So, I'm trying to understand the proof of Cartan's test given in "Exterior Differential Systems", by R. L. Bryant et al.. There's 3 statements I'm not able to justify:
$\textbf{Theorem 1.11}$ (Cartan's Test): Let $\mathcal{I} \subset \Omega^{+}(M)$ be an ideal wich contais no non-zero forms of degree $0$. Let $(0)_z \subset E_1 \subset ... \subset E_n \subset T_zM$ be an integral flag of $\mathcal{I}$ and, for each $k < n$, let $c_k$ be the codimension of $H(E_k)$ in $T_zM$. Then $\mathcal{V_n}(\mathcal{I}) \subset G_n(TM)$ is of codimension at least $c_0 + ... + c_{n-1}$ at $E_n$. Moreover, each $E_k$ is regular for all $ k < n$ if and only if $E_n$ has a neighborhood $U$ in $G_n(TM)$ so that $\mathcal{V}_n(\mathcal{I}) \cap U$ is a smooth manifold of codimension $c_0 + ... + c_{n-1}$ in $U$.
1) Why is there a polar sequence $\varphi^1,...,\varphi^{c_{n-1}}$ such that $du^{a}(v) = \varphi(v,\frac{\partial}{\partial x^1},..., \frac{\partial}{\partial x^{\lambda(a)}})$ for all $v \in T_z M$?
2) Assuming 1, it follows that $(\varphi^a)_z = (du^a \wedge dx^1 \wedge ... \wedge dx^{\lambda(a)})_z + (\psi^a)_z$, where $\psi^a$ is as described in the proof, but how can I ensure that it holds for points nearby $z$?
3) Assuming 2, why $F^{a}_j = p^a_j + P^a_j + Q^a_j$ as described in the proof? I was guessing that the terms described in $\textbf{(i)}$ would be part of $P_j^a$, but i can't see why it only depends on the variables $\{ p_i^a \mid (i,a) \ \text{is principal} \ \}$ (and $(x^i, y^j)$, of course)
Thanks in advance.

★ ★ ★ ★ ★ ★ ★

◆ **Requirements**:
a – In the forum post on Cartan's test, rewrite the paragraph beginning "Theorem 1.11 (Cartan's Test)" as a short bulleted list that keeps its main facts.
b – According to the forum post on Cartan's test, which book contains the proof the poster is trying to understand?
c – Do these statements agree with the forum post on Cartan's test? Answer yes or no for each, and quote the words of the post that decide it.
(i) The poster says there are three statements they cannot justify.
(ii) The poster guessed that the terms described in (i) would be part of $Q^a_j$.
(iii) In the theorem, the ideal is allowed to contain non-zero forms of degree $0$.

★ ★ ★ ★ ★ ★ ★

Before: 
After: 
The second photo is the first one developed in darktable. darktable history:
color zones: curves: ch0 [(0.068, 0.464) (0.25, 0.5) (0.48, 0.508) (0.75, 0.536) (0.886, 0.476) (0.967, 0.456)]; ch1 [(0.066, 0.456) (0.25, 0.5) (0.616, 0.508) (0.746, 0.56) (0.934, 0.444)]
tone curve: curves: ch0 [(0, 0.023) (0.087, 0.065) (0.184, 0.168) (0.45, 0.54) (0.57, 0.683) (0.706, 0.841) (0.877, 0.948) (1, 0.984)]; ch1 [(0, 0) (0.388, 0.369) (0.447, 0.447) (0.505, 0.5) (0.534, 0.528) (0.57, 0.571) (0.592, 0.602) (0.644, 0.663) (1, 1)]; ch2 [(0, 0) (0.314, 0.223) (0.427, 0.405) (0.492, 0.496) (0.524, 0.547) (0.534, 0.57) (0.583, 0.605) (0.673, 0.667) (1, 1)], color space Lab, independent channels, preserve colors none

★ ★ ★ ★ ★ ★ ★

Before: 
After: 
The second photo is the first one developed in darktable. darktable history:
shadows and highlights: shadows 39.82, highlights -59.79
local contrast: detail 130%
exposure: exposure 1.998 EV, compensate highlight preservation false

★ ★ ★ ★ ★ ★ ★

◆ **Written responses**:
a –
- Setting: $\mathcal{I} \subset \Omega^{+}(M)$ is an ideal that contains no non-zero forms of degree $0$.
- Given: an integral flag $(0)_z \subset E_1 \subset ... \subset E_n \subset T_zM$ of $\mathcal{I}$. For each $k < n$, $c_k$ is the codimension of $H(E_k)$ in $T_zM$.
- First claim: at $E_n$, $\mathcal{V}_n(\mathcal{I}) \subset G_n(TM)$ has codimension at least $c_0 + ... + c_{n-1}$.
- Second claim: every $E_k$ with $k < n$ is regular if and only if $E_n$ has a neighborhood $U$ in $G_n(TM)$ where $\mathcal{V}_n(\mathcal{I}) \cap U$ is a smooth manifold of codimension $c_0 + ... + c_{n-1}$ in $U$.

b – "Exterior Differential Systems", by R. L. Bryant et al.

c –
(i) Yes: "There's 3 statements I'm not able to justify"
(ii) No: "I was guessing that the terms described in $\textbf{(i)}$ would be part of $P_j^a$"
(iii) No: "wich contais no non-zero forms of degree $0$"